Their choice of Irish and pop songs was a treat. They exhibited an outstanding creamy blend in Charles Sanford’s “The Blue Bird,” and Sting’s “Fragile” was lovely.

They tried, nearly in vain, to get the audience to sing along with the chorus of Monty Python’s “Always Look on the Bright Side,” but got a standing ovation after a particularly complex arrangement of Bobby Ferrin’s “Don’t Worry, Be Happy.”

Calmus sang to a nearly sold-out house, something which has not always happened at the Rising Stars concerts, From the very beginning it seemed that this showcase of promising young musicians in the festival’s year-round facility had to fight for an audience.

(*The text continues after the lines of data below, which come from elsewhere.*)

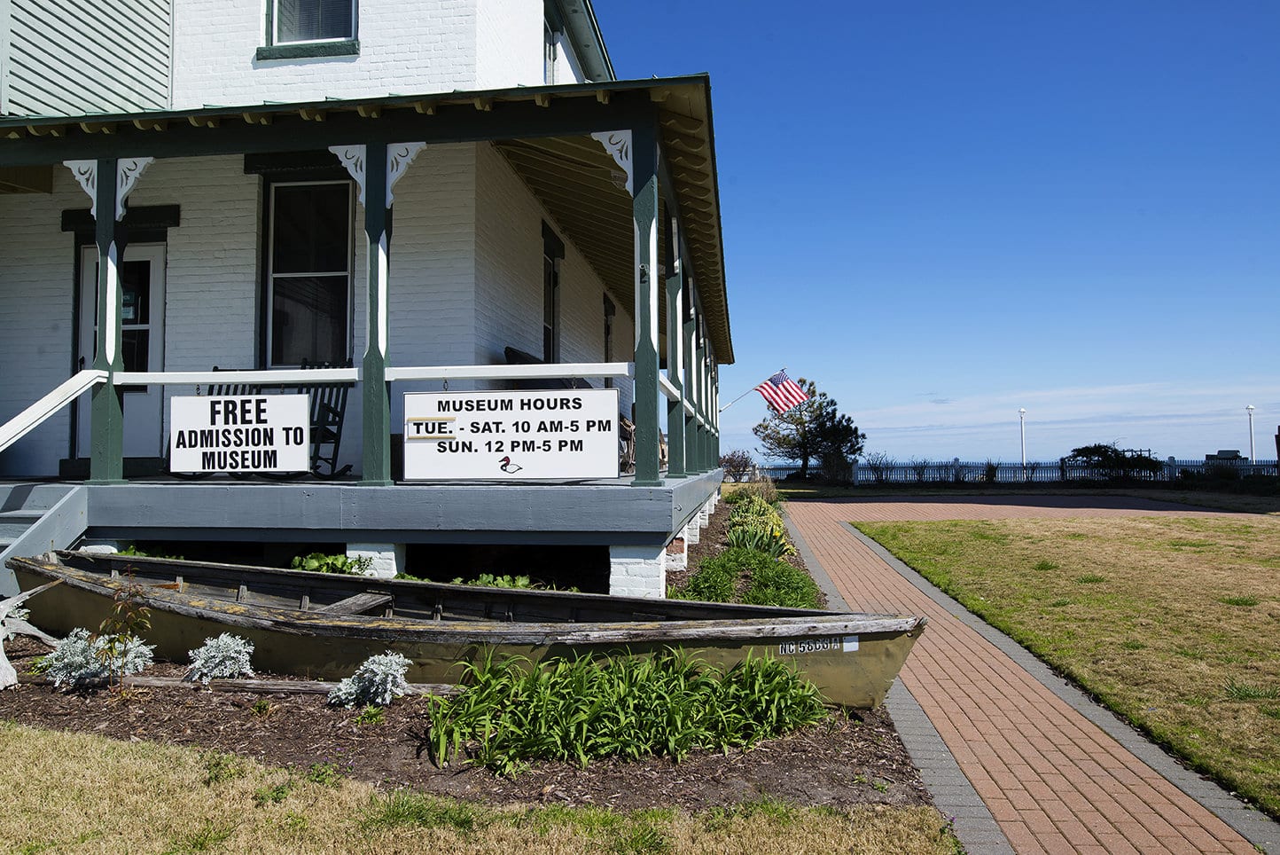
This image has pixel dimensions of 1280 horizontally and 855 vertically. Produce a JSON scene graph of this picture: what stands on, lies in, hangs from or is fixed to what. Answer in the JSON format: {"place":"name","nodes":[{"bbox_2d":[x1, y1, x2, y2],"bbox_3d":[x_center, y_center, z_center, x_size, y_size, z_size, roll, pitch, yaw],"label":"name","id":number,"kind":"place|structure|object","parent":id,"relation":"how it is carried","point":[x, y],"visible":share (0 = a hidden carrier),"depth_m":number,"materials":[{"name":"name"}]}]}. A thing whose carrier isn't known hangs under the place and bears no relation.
{"place":"outdoors","nodes":[
{"label":"outdoors","id":0,"kind":"place"},
{"bbox_2d":[0,0,733,601],"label":"house","id":1,"kind":"structure","parent":0,"point":[384,38],"depth_m":8.26,"materials":[{"name":"paint"}]},
{"bbox_2d":[75,242,165,460],"bbox_3d":[-5.414,-0.666,8.985,1.258,2.292,0.184,-1,-2,8],"label":"door","id":2,"kind":"structure","parent":1,"relation":"in","point":[151,253],"depth_m":8.96,"materials":[{"name":"white paint"}]},
{"bbox_2d":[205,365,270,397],"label":"rocking chair","id":3,"kind":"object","parent":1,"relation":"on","point":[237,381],"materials":[{"name":"black wood"}]},
{"bbox_2d":[262,173,354,368],"bbox_3d":[-3.395,-1.597,8.779,1.029,2.425,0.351,-1,-2,8],"label":"window","id":4,"kind":"structure","parent":1,"relation":"in","point":[311,265],"depth_m":8.82,"materials":[{"name":"glass"}]},
{"bbox_2d":[261,0,359,56],"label":"upper window","id":5,"kind":"structure","parent":1,"relation":"in","point":[279,20],"depth_m":9.34,"materials":[{"name":"glass"}]},
{"bbox_2d":[11,469,719,555],"label":"porch floor","id":6,"kind":"structure","parent":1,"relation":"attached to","point":[662,529],"materials":[{"name":"wood"}]},
{"bbox_2d":[87,157,126,481],"bbox_3d":[-4.628,-0.929,7.389,0.260,2.848,0.257,-1,-2,8],"label":"porch post","id":7,"kind":"object","parent":6,"relation":"on","point":[111,444],"visible":0.79,"depth_m":7.32,"materials":[{"name":"paint"}]},
{"bbox_2d":[62,159,97,205],"bbox_3d":[-4.815,-2.129,7.423,0.322,0.406,0.185,-1,-2,8],"label":"bracket","id":8,"kind":"object","parent":7,"relation":"attached to","point":[86,188],"visible":0.63,"depth_m":7.41,"materials":[{"name":"white wood"}]},
{"bbox_2d":[115,156,154,215],"bbox_3d":[-4.539,-2.152,7.635,0.441,0.549,0.130,-1,-2,8],"label":"bracket","id":9,"kind":"object","parent":7,"relation":"attached to","point":[131,173],"visible":0.72,"depth_m":7.61,"materials":[{"name":"white wood"}]},
{"bbox_2d":[293,359,355,476],"bbox_3d":[-3.172,-0.063,8.402,0.615,1.192,1.005,0,-2,-2],"label":"rocking chair","id":10,"kind":"object","parent":6,"relation":"on","point":[339,414],"visible":0.53,"depth_m":8.46,"materials":[{"name":"black wood"}]},
{"bbox_2d":[360,140,393,485],"bbox_3d":[-2.187,-0.947,7.053,0.309,2.846,0.317,-1,-2,8],"label":"porch post","id":11,"kind":"object","parent":6,"relation":"on","point":[379,429],"visible":0.86,"depth_m":6.98,"materials":[{"name":"green paint"}]},
{"bbox_2d":[327,144,367,205],"bbox_3d":[-2.398,-2.113,7.176,0.402,0.516,0.158,-1,-2,8],"label":"bracket","id":12,"kind":"object","parent":11,"relation":"attached to","point":[349,170],"visible":0.77,"depth_m":7.15,"materials":[{"name":"white wood"}]},
{"bbox_2d":[99,362,636,386],"bbox_3d":[-2.295,-0.444,7.146,4.717,0.163,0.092,-1,-2,8],"label":"porch railing","id":13,"kind":"object","parent":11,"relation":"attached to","point":[599,372],"visible":0.68,"depth_m":7.10,"materials":[{"name":"white wood"}]},
{"bbox_2d":[169,390,308,474],"bbox_3d":[-3.316,0.052,7.033,1.265,0.725,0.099,-1,-2,8],"label":"sign","id":14,"kind":"object","parent":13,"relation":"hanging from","point":[214,440],"visible":1,"depth_m":7.01,"materials":[{"name":"white"}]},
{"bbox_2d":[404,387,619,481],"bbox_3d":[-1.037,0.068,6.847,1.865,0.806,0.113,-1,-2,8],"label":"sign","id":15,"kind":"object","parent":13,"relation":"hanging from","point":[469,432],"visible":1,"depth_m":6.82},
{"bbox_2d":[384,141,428,208],"bbox_3d":[-1.993,-2.114,7.180,0.466,0.571,0.130,-1,-2,8],"label":"bracket","id":16,"kind":"object","parent":11,"relation":"attached to","point":[409,158],"visible":0.74,"depth_m":7.15,"materials":[{"name":"white wood"}]},
{"bbox_2d":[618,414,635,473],"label":"wooden chair","id":17,"kind":"object","parent":6,"relation":"on","point":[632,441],"visible":0.3,"depth_m":10.38,"materials":[{"name":"brown"}]},
{"bbox_2d":[631,123,660,482],"bbox_3d":[0.062,-1.045,7.219,0.291,2.976,0.301,-1,-2,8],"label":"porch post","id":18,"kind":"object","parent":6,"relation":"on","point":[654,417],"visible":0.93,"depth_m":7.15,"materials":[{"name":"green paint"}]},
{"bbox_2d":[591,129,632,186],"bbox_3d":[-0.199,-2.208,6.994,0.439,0.472,0.185,-1,-2,8],"label":"bracket","id":19,"kind":"object","parent":18,"relation":"attached to","point":[599,133],"visible":0.78,"depth_m":6.97,"materials":[{"name":"white wood"}]},
{"bbox_2d":[663,210,685,476],"bbox_3d":[0.361,-0.895,9.595,0.348,2.946,0.327,-1,-2,8],"label":"porch post","id":20,"kind":"object","parent":6,"relation":"on","point":[675,437],"visible":0.75,"depth_m":9.52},
{"bbox_2d":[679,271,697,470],"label":"porch post","id":21,"kind":"object","parent":6,"relation":"on","point":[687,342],"visible":0.69,"depth_m":12.00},
{"bbox_2d":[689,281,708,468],"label":"porch post","id":22,"kind":"object","parent":6,"relation":"on","point":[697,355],"visible":0.62,"depth_m":12.86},
{"bbox_2d":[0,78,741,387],"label":"porch roof","id":23,"kind":"structure","parent":1,"relation":"attached to","point":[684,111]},
{"bbox_2d":[542,3,561,83],"bbox_3d":[-1.346,-4.980,12.022,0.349,1.635,1.153,-1,-2,8],"label":"window","id":24,"kind":"structure","parent":1,"relation":"in","point":[550,53],"depth_m":12.25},
{"bbox_2d":[541,228,563,358],"bbox_3d":[-1.279,-1.503,11.457,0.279,2.244,1.239,-1,-2,8],"label":"window","id":25,"kind":"structure","parent":1,"relation":"in","point":[554,277],"depth_m":11.74,"materials":[{"name":"black glass"}]},
{"bbox_2d":[602,292,616,361],"bbox_3d":[-0.613,-1.370,15.576,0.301,2.067,1.232,-1,-2,8],"label":"window","id":26,"kind":"structure","parent":1,"relation":"in","point":[607,312],"depth_m":15.68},
{"bbox_2d":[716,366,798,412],"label":"flagpole","id":27,"kind":"object","parent":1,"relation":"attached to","point":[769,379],"visible":0.96,"depth_m":22.09,"materials":[{"name":"white metal"}]},
{"bbox_2d":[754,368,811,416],"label":"american flag","id":28,"kind":"object","parent":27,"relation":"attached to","point":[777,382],"visible":0.98,"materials":[{"name":"multicoloured fabric"}]},
{"bbox_2d":[343,541,405,577],"label":"pier","id":29,"kind":"structure","parent":0,"point":[362,551],"visible":0.43,"materials":[{"name":"white brick"}]},
{"bbox_2d":[0,724,962,854],"label":"lawn","id":30,"kind":"structure","parent":0,"point":[41,738],"materials":[{"name":"green plant"}]},
{"bbox_2d":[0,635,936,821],"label":"mulch bed","id":31,"kind":"object","parent":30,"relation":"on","point":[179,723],"visible":0.45,"depth_m":3.99,"materials":[{"name":"brown wood"}]},
{"bbox_2d":[0,577,61,689],"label":"driftwood","id":32,"kind":"object","parent":31,"relation":"on","point":[23,597],"visible":0.97,"depth_m":5.02,"materials":[{"name":"grey wood"}]},
{"bbox_2d":[43,627,156,686],"bbox_3d":[-3.128,1.332,4.925,0.593,0.336,0.560,-1,-2,8],"label":"silver shrub","id":33,"kind":"object","parent":31,"relation":"on","point":[79,643],"visible":0.7,"depth_m":4.86,"materials":[{"name":"plant"}]},
{"bbox_2d":[94,576,152,686],"bbox_3d":[-2.864,1.151,4.742,0.332,0.677,0.342,-1,-2,8],"label":"sapling","id":34,"kind":"object","parent":31,"relation":"in","point":[111,646],"visible":0.98,"depth_m":4.73,"materials":[{"name":"green plant"}]},
{"bbox_2d":[186,632,255,680],"bbox_3d":[-2.428,1.355,4.954,0.416,0.296,0.414,2,-3,-44],"label":"silver shrub","id":35,"kind":"object","parent":31,"relation":"on","point":[199,661],"visible":0.96,"depth_m":4.88,"materials":[{"name":"plant"}]},
{"bbox_2d":[116,675,460,695],"bbox_3d":[-2.040,1.497,4.873,2.354,0.086,0.144,-1,-2,8],"label":"wooden plank","id":36,"kind":"object","parent":31,"relation":"on","point":[141,678],"visible":0.77,"depth_m":4.86,"materials":[{"name":"brown wood"}]},
{"bbox_2d":[289,551,374,574],"bbox_3d":[-2.464,1.217,6.834,0.731,0.445,0.741,-1,-2,8],"label":"green plant","id":37,"kind":"object","parent":31,"relation":"in","point":[319,557],"visible":0.37,"depth_m":6.77,"materials":[{"name":"green plant"}]},
{"bbox_2d":[327,653,411,706],"bbox_3d":[-1.436,1.370,4.622,0.435,0.278,0.444,-2,-3,44],"label":"silver shrub","id":38,"kind":"object","parent":31,"relation":"on","point":[377,678],"visible":0.94,"depth_m":4.55,"materials":[{"name":"plant"}]},
{"bbox_2d":[8,547,931,707],"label":"rowboat","id":39,"kind":"object","parent":31,"relation":"on","point":[286,573],"visible":0.81,"depth_m":5.12,"materials":[{"name":"brown wood"}]},
{"bbox_2d":[778,634,858,655],"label":"registration number","id":40,"kind":"object","parent":39,"relation":"attached to","point":[845,643],"visible":0.98,"depth_m":4.69,"materials":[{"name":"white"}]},
{"bbox_2d":[447,571,551,589],"bbox_3d":[-1.220,1.379,7.009,0.826,0.388,0.792,-1,-2,8],"label":"leafy plant","id":41,"kind":"object","parent":31,"relation":"in","point":[519,581],"visible":0.15,"depth_m":6.98,"materials":[{"name":"green plant"}]},
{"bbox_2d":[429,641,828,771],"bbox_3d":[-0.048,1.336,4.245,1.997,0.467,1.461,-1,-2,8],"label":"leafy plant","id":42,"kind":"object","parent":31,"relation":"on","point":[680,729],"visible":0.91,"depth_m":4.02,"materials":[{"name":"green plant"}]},
{"bbox_2d":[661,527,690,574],"label":"pier","id":43,"kind":"structure","parent":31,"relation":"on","point":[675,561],"materials":[{"name":"white brick"}]},
{"bbox_2d":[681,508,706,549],"label":"pier","id":44,"kind":"structure","parent":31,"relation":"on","point":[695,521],"materials":[{"name":"white brick"}]},
{"bbox_2d":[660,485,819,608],"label":"garden bed","id":45,"kind":"object","parent":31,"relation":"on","point":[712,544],"visible":0.25,"depth_m":8.16,"materials":[{"name":"green plant"}]},
{"bbox_2d":[676,546,822,608],"bbox_3d":[0.948,1.365,7.494,1.326,0.563,1.741,-1,-2,8],"label":"green plant","id":46,"kind":"object","parent":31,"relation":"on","point":[783,572],"visible":0.6,"depth_m":7.37,"materials":[{"name":"green plant"}]},
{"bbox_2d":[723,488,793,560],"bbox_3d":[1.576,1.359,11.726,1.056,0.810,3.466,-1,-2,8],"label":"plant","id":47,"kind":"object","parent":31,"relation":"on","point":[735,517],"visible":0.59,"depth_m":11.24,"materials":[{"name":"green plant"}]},
{"bbox_2d":[608,542,667,598],"label":"pier","id":48,"kind":"structure","parent":0,"point":[627,561],"visible":0.6,"materials":[{"name":"white brick"}]},
{"bbox_2d":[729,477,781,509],"label":"ornamental grass","id":49,"kind":"structure","parent":0,"point":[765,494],"visible":0.52,"materials":[{"name":"green plant"}]},
{"bbox_2d":[609,0,1279,466],"label":"sky","id":50,"kind":"structure","parent":0,"point":[745,362],"materials":[{"name":"blue"}]},
{"bbox_2d":[786,504,1279,851],"label":"brick walkway","id":51,"kind":"structure","parent":0,"point":[810,509],"materials":[{"name":"brick"}]},
{"bbox_2d":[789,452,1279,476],"label":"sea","id":52,"kind":"structure","parent":0,"point":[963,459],"materials":[{"name":"blue liquid"}]},
{"bbox_2d":[852,514,1279,816],"label":"lawn","id":53,"kind":"structure","parent":0,"point":[1133,526],"materials":[{"name":"green plant"}]},
{"bbox_2d":[1203,448,1245,463],"label":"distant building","id":54,"kind":"structure","parent":0,"point":[1233,452],"visible":0.6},
{"label":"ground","id":55,"kind":"structure","parent":0},
{"bbox_2d":[0,482,91,600],"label":"staircase","id":56,"kind":"structure","parent":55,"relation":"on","point":[66,511],"depth_m":6.69,"materials":[{"name":"grey wood"}]},
{"bbox_2d":[0,367,108,451],"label":"stair railing","id":57,"kind":"object","parent":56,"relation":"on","point":[66,394],"visible":0.93,"depth_m":6.89,"materials":[{"name":"white wood"}]},
{"bbox_2d":[503,345,588,389],"bbox_3d":[-0.901,-0.227,9.631,0.914,1.191,1.847,-1,-2,8],"label":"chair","id":58,"kind":"object","parent":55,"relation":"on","point":[511,352],"visible":0.23,"depth_m":9.33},
{"bbox_2d":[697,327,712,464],"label":"porch post","id":59,"kind":"structure","parent":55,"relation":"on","point":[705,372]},
{"bbox_2d":[718,448,757,482],"bbox_3d":[4.112,1.838,36.112,2.106,1.823,2.174,-2,-3,36],"label":"shrub","id":60,"kind":"object","parent":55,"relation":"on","point":[740,464],"visible":0.82,"depth_m":35.83,"materials":[{"name":"plant"}]},
{"bbox_2d":[751,375,862,481],"label":"tree","id":61,"kind":"object","parent":55,"relation":"on","point":[798,425],"visible":0.89,"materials":[{"name":"plant"}]},
{"bbox_2d":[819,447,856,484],"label":"shrub","id":62,"kind":"object","parent":55,"relation":"on","point":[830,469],"visible":0.85,"depth_m":39.05,"materials":[{"name":"plant"}]},
{"bbox_2d":[862,450,895,483],"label":"shrub","id":63,"kind":"object","parent":55,"relation":"on","point":[880,472],"visible":0.9,"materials":[{"name":"plant"}]},
{"bbox_2d":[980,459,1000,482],"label":"shrub","id":64,"kind":"object","parent":55,"relation":"on","point":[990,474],"visible":0.82,"depth_m":39.69,"materials":[{"name":"green plant"}]},
{"bbox_2d":[764,456,1279,485],"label":"fence","id":65,"kind":"object","parent":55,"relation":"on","point":[956,466],"visible":0.61,"depth_m":37.72,"materials":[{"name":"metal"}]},
{"bbox_2d":[1018,407,1027,467],"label":"lamp post","id":66,"kind":"object","parent":55,"relation":"on","point":[1023,412],"visible":0.67,"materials":[{"name":"white metal"}]},
{"bbox_2d":[1067,443,1162,482],"bbox_3d":[21.147,1.853,37.906,4.043,2.201,3.727,-1,-2,8],"label":"shrub","id":67,"kind":"object","parent":55,"relation":"on","point":[1098,454],"visible":0.82,"depth_m":37.28,"materials":[{"name":"green plant"}]},
{"bbox_2d":[1245,405,1256,460],"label":"lamp post","id":68,"kind":"object","parent":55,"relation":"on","point":[1251,409],"visible":0.64,"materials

It was not for lack of talent. Their roster included local luminaries, such as violinist Rachel Barton Pine, pianists Anthony Molinaro and Elizabeth Joy Roe, as well as nationally and internationally known violinists Pamela Frank, Gil Shaham and Maxim Vengerov, pianists Lang Lang, Jonathan Biss and Joyce Yang, cellists Zuill Bailey and Claudio Bohórquez and clarinetist Anthony McGill.

However, beginning last season, Ravinia instituted summer classical concerts in Bennett Gordon for $10 and extended that modest price to Rising Stars concerts. It also trimmed the number of concerts to concentrate attention on the young artists who would be coming.

That strategy certainly worked Saturday night. The young people got an appreciate crowd and the audience got a bargain. You can’t beat that.